“More to be done” on LGBTQ+ issues in Northern Ireland, say leading politicians

Sinn Féin’s Michelle O’Neill also described the current healthcare situation for Trans folk in the state as “desperate”.

Northern Ireland politicians discuss LGBTQ+ issues at PinkNews event.
Image: Twitter: @h_nnahmac

Sinn Féin Stormont leader Michelle O’Neill has said that Northern Ireland has “come a long long way” with regards to LGBTQ+ issues, but that there is still “so much more to be done”. O’Neill was part of the PinkNews Summer Reception on Wednesday, July 6, alongside four other political party representatives, namely DUP MLA Pam Cameron, UUP leader Doug Beattie, Alliance MLA Eoin Tennyson and SDLP MLA Matthew O’Toole.

The panel discussion in Stormont’s Great Hall in Belfast was chaired by the director of the Rainbow Project, John O’Doherty, and offered speakers the opportunity to celebrate and reflect on recent developments regarding Northern Ireland’s LGBTQ+ community. It was also a chance to discuss what the future may hold for local queer folk.

Speaking at the event, O’Neill acknowledged the progress that had been made over recent years to advance a ban on conversion therapy, and to achieve marriage equality, despite challenges raised by the pandemic. 

However, when it comes to access to healthcare, she was not so positive. The first minister-in-waiting called for greater workforce planning to attract specialist professionals, particularly in the area of Trans healthcare provision.

“Young Trans individuals medicating themselves… that’s just a desperate situation,” she said, also pointing to the high levels of suicide and self-harm rates among the community.

Her fellow politicians echoed this sentiment around the state of Trans healthcare, with Pam Cameron saying the current waitlist situation is “unacceptable”. She also claimed to have written to Health Minister Robin Swann about funding for an adult Trans clinic, saying that there is an increasing demand for services.

Matthew O’Toole added that Northern Ireland was starting from an “appallingly bad position” in terms of healthcare provision for Trans folk.

“Even talking about a Trans healthcare system is almost insulting to people who are right now in need and are facing extreme anxiety,” he said.

### What you need to do
a. In the article on LGBTQ+ issues in Northern Ireland, who chaired the panel discussion in Stormont's Great Hall?
b. Pick up the article on LGBTQ+ issues in Northern Ireland right after its last sentence and keep writing it.

[Stored data]
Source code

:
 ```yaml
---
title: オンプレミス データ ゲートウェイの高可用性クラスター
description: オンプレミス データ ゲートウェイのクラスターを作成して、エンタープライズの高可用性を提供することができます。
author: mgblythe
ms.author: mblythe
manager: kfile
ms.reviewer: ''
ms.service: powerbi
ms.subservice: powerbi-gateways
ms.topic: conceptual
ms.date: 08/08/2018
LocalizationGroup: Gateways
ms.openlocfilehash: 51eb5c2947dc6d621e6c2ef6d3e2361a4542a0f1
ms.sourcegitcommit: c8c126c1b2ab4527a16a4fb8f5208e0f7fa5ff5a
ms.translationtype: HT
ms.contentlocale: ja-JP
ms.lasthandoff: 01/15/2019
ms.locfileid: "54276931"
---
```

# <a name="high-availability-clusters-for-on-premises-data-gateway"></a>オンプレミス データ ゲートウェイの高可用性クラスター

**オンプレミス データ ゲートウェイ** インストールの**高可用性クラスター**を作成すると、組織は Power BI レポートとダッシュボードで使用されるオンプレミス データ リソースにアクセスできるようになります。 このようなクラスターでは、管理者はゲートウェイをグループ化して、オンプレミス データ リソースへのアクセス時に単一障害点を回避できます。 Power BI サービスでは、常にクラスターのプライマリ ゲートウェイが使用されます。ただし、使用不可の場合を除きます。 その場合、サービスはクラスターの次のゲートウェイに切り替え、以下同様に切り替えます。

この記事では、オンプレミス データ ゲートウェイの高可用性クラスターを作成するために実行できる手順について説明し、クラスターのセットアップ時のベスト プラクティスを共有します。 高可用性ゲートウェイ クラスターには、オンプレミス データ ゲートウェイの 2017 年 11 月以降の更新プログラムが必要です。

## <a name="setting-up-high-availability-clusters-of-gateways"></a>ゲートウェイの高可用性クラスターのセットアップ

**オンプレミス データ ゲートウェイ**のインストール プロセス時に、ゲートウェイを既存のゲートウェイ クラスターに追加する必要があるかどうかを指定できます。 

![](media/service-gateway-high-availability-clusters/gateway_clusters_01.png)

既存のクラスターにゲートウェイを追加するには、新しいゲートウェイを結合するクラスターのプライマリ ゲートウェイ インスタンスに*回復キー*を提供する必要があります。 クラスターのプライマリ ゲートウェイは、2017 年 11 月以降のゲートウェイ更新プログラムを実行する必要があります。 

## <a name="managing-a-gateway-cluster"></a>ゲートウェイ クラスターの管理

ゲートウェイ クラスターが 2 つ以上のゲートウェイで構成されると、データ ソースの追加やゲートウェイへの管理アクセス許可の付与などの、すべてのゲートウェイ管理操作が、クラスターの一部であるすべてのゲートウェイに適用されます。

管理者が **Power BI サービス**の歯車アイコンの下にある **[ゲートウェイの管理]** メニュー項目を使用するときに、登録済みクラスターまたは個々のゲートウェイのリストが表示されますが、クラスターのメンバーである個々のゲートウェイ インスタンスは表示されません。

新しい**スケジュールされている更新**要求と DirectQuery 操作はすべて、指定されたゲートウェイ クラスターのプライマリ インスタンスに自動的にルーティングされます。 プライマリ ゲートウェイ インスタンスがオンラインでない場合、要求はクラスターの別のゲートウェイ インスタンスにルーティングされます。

### Solved tasks
a. John O'Doherty, director of the Rainbow Project.

b.
“We’ve seen a meaningful step forward in terms of rights for LGBTQ people in this place, but we shouldn’t kid ourselves that we’re at the cutting edge of rights, we’re not.”

Eóin Tennyson, who himself is a gay man, said that Trans people were “disproportionately” affected by the waiting list crisis. He also weighed in on the reformation of the Gender Recognition Act (GRA), saying: “This has been turned into a culture war issue and it’s absolutely ludicrous. Trans and non-binary people just want to be recognised as their authentic selves – that’s all they’re looking for.”

However, he was positive about other recent developments, and described the latest Stormont election as a “landmark” moment after three openly gay MLAs were elected to the Assembly, making “historic” progress for “LGBTQ+ visibility in politics”.

“I think given Northern Ireland’s past, given that homosexuality was only decriminalised 40 years ago, for us to have come along that journey and to have LGBTQ people elected to the highest offices in this land I think is a real landmark,” he commented.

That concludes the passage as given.